The link below is to a 1996 statement by the United Methodist Church on the relationship between Christianity and Judaism.
Building New Bridges in Hope (1996)
The statement acknowledges the role of Christians in the development and promotion of anti-Jewish ideas and attitudes that “culminated” in the Holocaust.
As followers of Jesus Christ we deeply repent of the complicity of the Church and the participation of many Christians in the long history of persecution of the Jewish people. The Christian Church has a profound obligation to correct historical and theological teachings that have led to false and pejorative perceptions of Judaism and contributed to persecution and hatred of Jews.

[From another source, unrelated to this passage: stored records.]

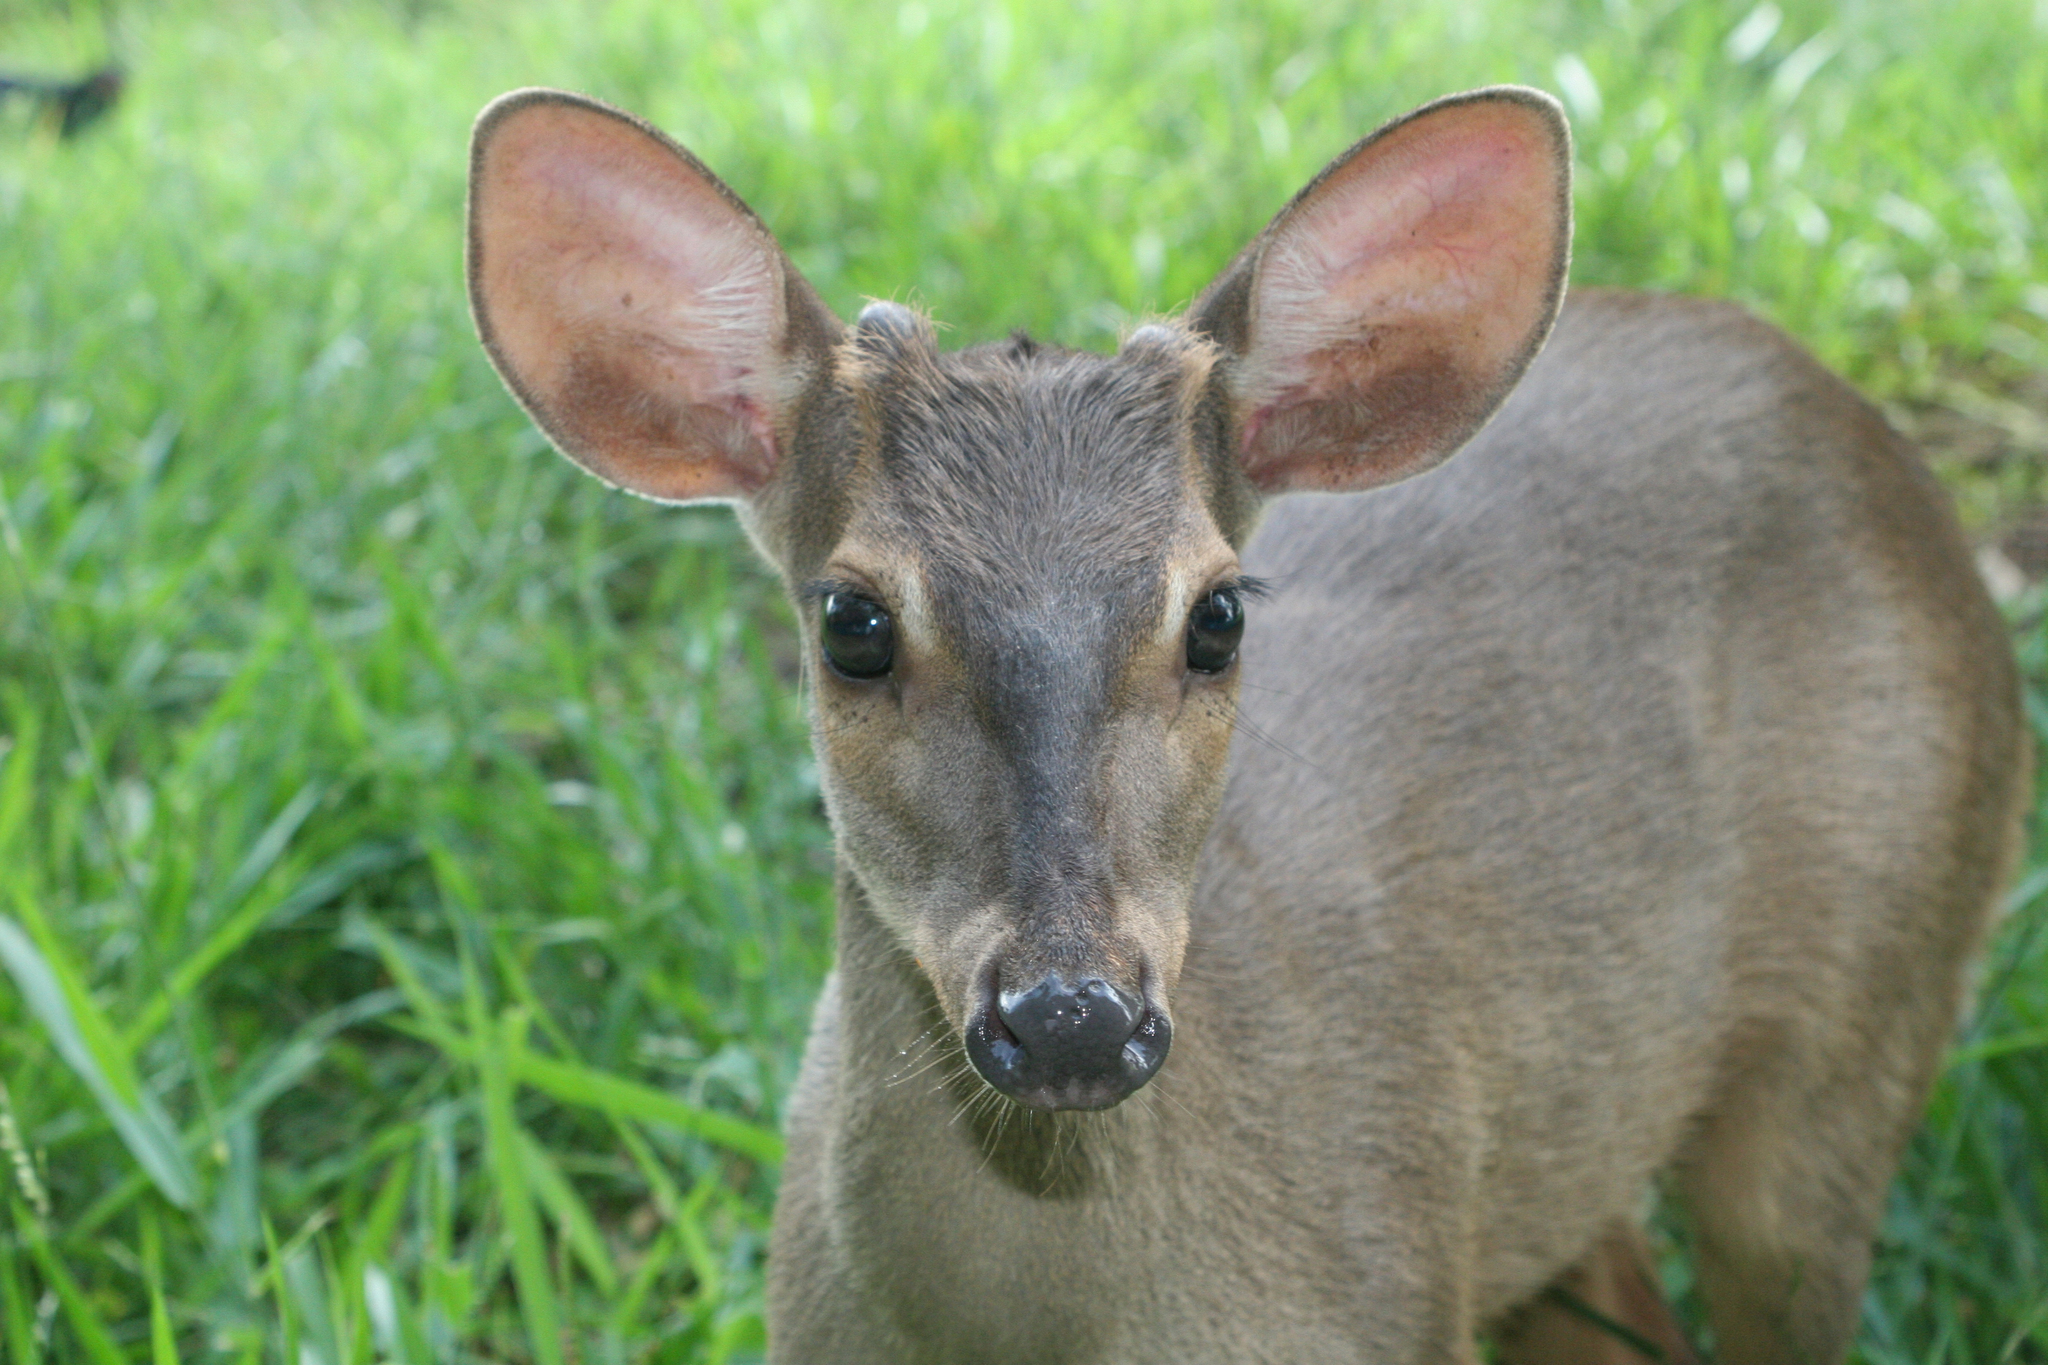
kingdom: Animalia
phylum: Chordata
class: Mammalia
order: Artiodactyla
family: Cervidae
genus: Mazama
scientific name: Mazama gouazoubira
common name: Gray brocket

Especially crucial for Christians in our quest for understanding has been the struggle to recognize the horror of the Holocaust as the catastrophic culmination of a long history of anti-Jewish attitudes and actions in which Christians, and sometimes the Church itself, have been deeply implicated.
The statement affirms the irrevocable nature of the covenants that God established with Israel— the Jewish people continue to be in covenant with God today.

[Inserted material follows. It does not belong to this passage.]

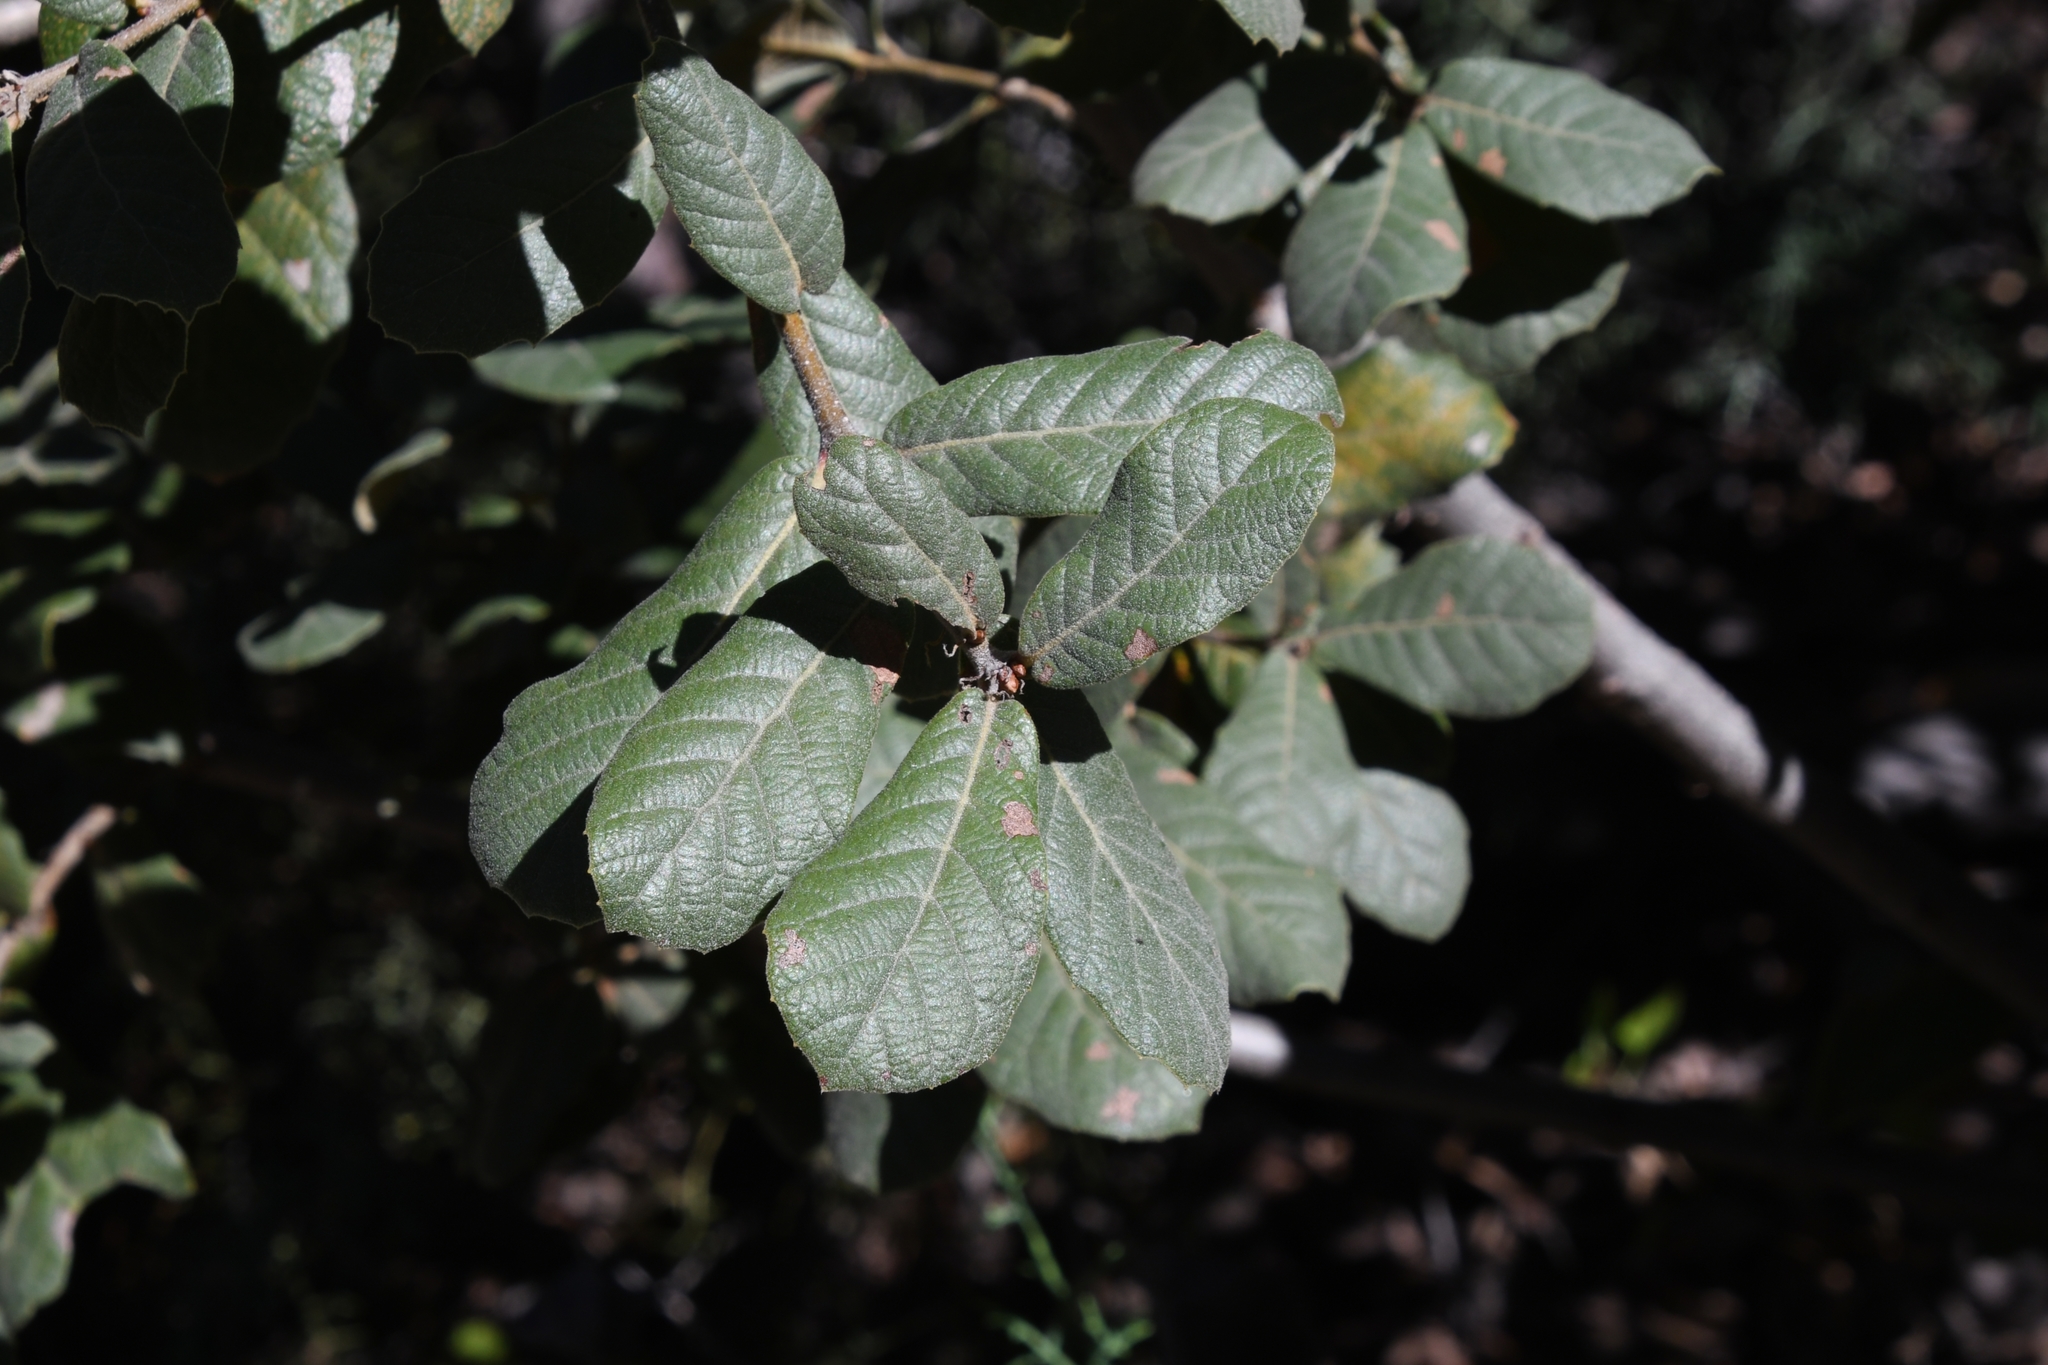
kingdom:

We believe that just as God is steadfastly faithful to the biblical covenant in Jesus Christ, likewise God is steadfastly faithful to the biblical covenant with the Jewish people. The covenant God established with the Jewish people through Abraham, Moses and others continues because it is an eternal covenant. Paul proclaims that the gift and call of God to the Jews is irrevocable (Romans 11:29). Thus we believe that the Jewish people continue in covenantal relationship with God.